The Christian iconography is, nonetheless, unusual. The scene on the lower half of face C is a Crucifixion (Ill. 727) and is likely to have mistakenly inspired the carver of the Benediction scene on York Minster 2A (Ill. 6). The Crucifixion type is similar to Irish examples where Christ's large hands descend towards the heads of Longinus and Stephaton whilst winged angels rest upon his shoulders, for example, on the Castledermot South Cross, co. Kildare (Ill. 912). The Virgin and Child carving (Ill. 723) also seems to lie behind its counterpart on Sutton upon Derwent 1 (Ill. 868), even the clumsy hold being perpetuated. The same scene at Shelford, Nottinghamshire, should be compared.
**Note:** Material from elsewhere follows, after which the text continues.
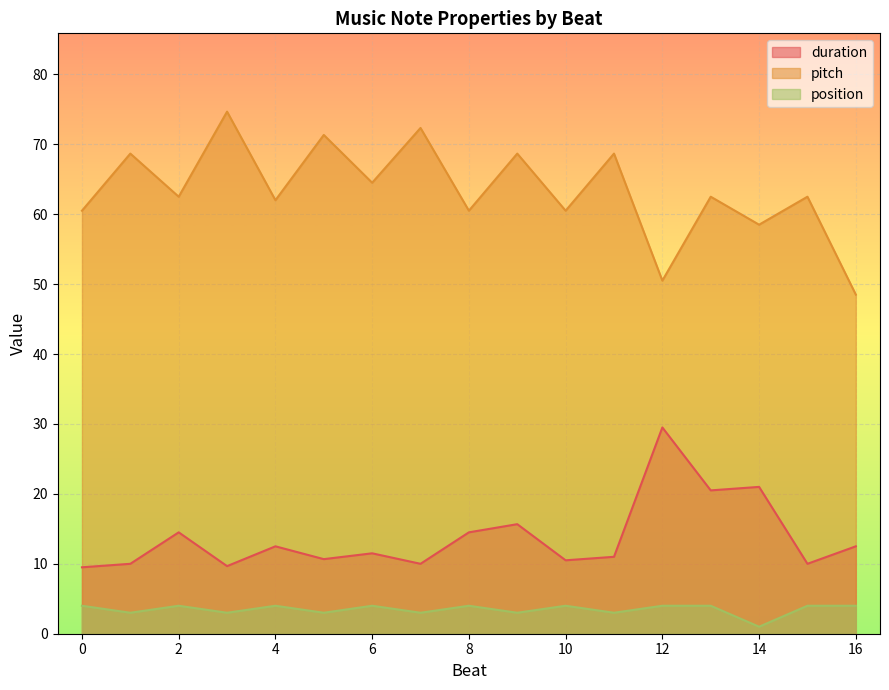

True or false: duration and pitch cross at least once.

False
This group of Virgin and Child motifs is unusual in the north at this period and may look back to earlier Insular models. The Nunburnholme Christ-child looks outwards and sits as he does on St Cuthbert's coffin. The crude Sutton upon Derwent copy, however, reflects the Book of Kells position, looking up at the Virgin (Henderson 1987, 154–5). The figure on the lower half of face D represents a mass scene, with chalice and host, but the Second Sculptor recognized its significance and, indeed, glossed it by introducing the feast of Sigurð and Reginn in juxtaposition (Lang 1977, 88).
Ninety per cent of the features of the Nunburnholme shaft can be attributed to a Christian, Anglian tradition, and this includes the Second Sculptor's work. Despite the warrior panel, the monument does seem primarily an ecclesiastical product with cultural leanings towards Mercia. Scandinavian input is minimal: a sword hilt and a Germanic myth. The Leeds Parish Church shaft (Ill. 920) is of the same genus and both testify to the unbroken tradition of ecclesiastical monuments extending through the Viking Age. The 'warrior' might be the benefactor, like many a Northumbrian king, but the style and the iconography need not have been of his choosing.